--- START ---

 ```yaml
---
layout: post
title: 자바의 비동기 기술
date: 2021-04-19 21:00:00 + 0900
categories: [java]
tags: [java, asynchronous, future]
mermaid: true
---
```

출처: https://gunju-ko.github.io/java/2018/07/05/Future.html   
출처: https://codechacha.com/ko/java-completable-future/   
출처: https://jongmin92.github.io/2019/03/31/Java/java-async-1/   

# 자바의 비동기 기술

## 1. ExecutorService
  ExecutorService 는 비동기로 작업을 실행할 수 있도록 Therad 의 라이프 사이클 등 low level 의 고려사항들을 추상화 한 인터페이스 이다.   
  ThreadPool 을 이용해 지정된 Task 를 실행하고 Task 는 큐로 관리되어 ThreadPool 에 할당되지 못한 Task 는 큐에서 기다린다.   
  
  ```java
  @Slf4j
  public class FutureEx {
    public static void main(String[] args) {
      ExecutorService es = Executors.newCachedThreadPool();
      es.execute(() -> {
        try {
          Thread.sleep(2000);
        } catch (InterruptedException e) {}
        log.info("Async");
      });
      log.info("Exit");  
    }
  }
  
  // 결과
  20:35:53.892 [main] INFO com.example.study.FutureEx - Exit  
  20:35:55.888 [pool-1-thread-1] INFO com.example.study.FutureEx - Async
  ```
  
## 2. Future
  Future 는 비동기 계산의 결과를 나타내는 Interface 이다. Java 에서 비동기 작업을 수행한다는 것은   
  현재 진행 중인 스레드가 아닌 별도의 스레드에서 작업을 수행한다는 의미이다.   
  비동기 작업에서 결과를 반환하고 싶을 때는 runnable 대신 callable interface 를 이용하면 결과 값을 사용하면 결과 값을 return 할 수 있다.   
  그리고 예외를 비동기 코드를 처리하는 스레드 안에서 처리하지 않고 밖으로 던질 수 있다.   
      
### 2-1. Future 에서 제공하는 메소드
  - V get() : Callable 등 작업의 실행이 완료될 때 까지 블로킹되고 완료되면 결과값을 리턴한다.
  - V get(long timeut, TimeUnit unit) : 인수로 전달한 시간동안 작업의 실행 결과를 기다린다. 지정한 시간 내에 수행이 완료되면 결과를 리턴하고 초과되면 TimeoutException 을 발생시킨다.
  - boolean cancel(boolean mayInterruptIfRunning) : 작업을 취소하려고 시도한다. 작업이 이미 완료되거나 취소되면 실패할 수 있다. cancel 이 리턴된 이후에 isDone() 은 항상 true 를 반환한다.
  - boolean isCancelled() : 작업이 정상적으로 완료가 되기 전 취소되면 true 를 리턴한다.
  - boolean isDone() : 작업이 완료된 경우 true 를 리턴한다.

--- END ---

• **Exercise objective**:
Retype the listing exactly.

• **Answer space**:
 ```yaml
---
layout: post
title: 자바의 비동기 기술
date: 2021-04-19 21:00:00 + 0900
categories: [java]
tags: [java, asynchronous, future]
mermaid: true
---
```

출처: https://gunju-ko.github.io/java/2018/07/05/Future.html   
출처: https://codechacha.com/ko/java-completable-future/   
출처: https://jongmin92.github.io/2019/03/31/Java/java-async-1/   

# 자바의 비동기 기술

## 1. ExecutorService
  ExecutorService 는 비동기로 작업을 실행할 수 있도록 Therad 의 라이프 사이클 등 low level 의 고려사항들을 추상화 한 인터페이스 이다.   
  ThreadPool 을 이용해 지정된 Task 를 실행하고 Task 는 큐로 관리되어 ThreadPool 에 할당되지 못한 Task 는 큐에서 기다린다.   
  
  ```java
  @Slf4j
  public class FutureEx {
    public static void main(String[] args) {
      ExecutorService es = Executors.newCachedThreadPool();
      es.execute(() -> {
        try {
          Thread.sleep(2000);
        } catch (InterruptedException e) {}
        log.info("Async");
      });
      log.info("Exit");  
    }
  }
  
  // 결과
  20:35:53.892 [main] INFO com.example.study.FutureEx - Exit  
  20:35:55.888 [pool-1-thread-1] INFO com.example.study.FutureEx - Async
  ```
  
## 2. Future
  Future 는 비동기 계산의 결과를 나타내는 Interface 이다. Java 에서 비동기 작업을 수행한다는 것은   
  현재 진행 중인 스레드가 아닌 별도의 스레드에서 작업을 수행한다는 의미이다.   
  비동기 작업에서 결과를 반환하고 싶을 때는 runnable 대신 callable interface 를 이용하면 결과 값을 사용하면 결과 값을 return 할 수 있다.   
  그리고 예외를 비동기 코드를 처리하는 스레드 안에서 처리하지 않고 밖으로 던질 수 있다.   
      
### 2-1. Future 에서 제공하는 메소드
  - V get() : Callable 등 작업의 실행이 완료될 때 까지 블로킹되고 완료되면 결과값을 리턴한다.
  - V get(long timeut, TimeUnit unit) : 인수로 전달한 시간동안 작업의 실행 결과를 기다린다. 지정한 시간 내에 수행이 완료되면 결과를 리턴하고 초과되면 TimeoutException 을 발생시킨다.
  - boolean cancel(boolean mayInterruptIfRunning) : 작업을 취소하려고 시도한다. 작업이 이미 완료되거나 취소되면 실패할 수 있다. cancel 이 리턴된 이후에 isDone() 은 항상 true 를 반환한다.
  - boolean isCancelled() : 작업이 정상적으로 완료가 되기 전 취소되면 true 를 리턴한다.
  - boolean isDone() : 작업이 완료된 경우 true 를 리턴한다.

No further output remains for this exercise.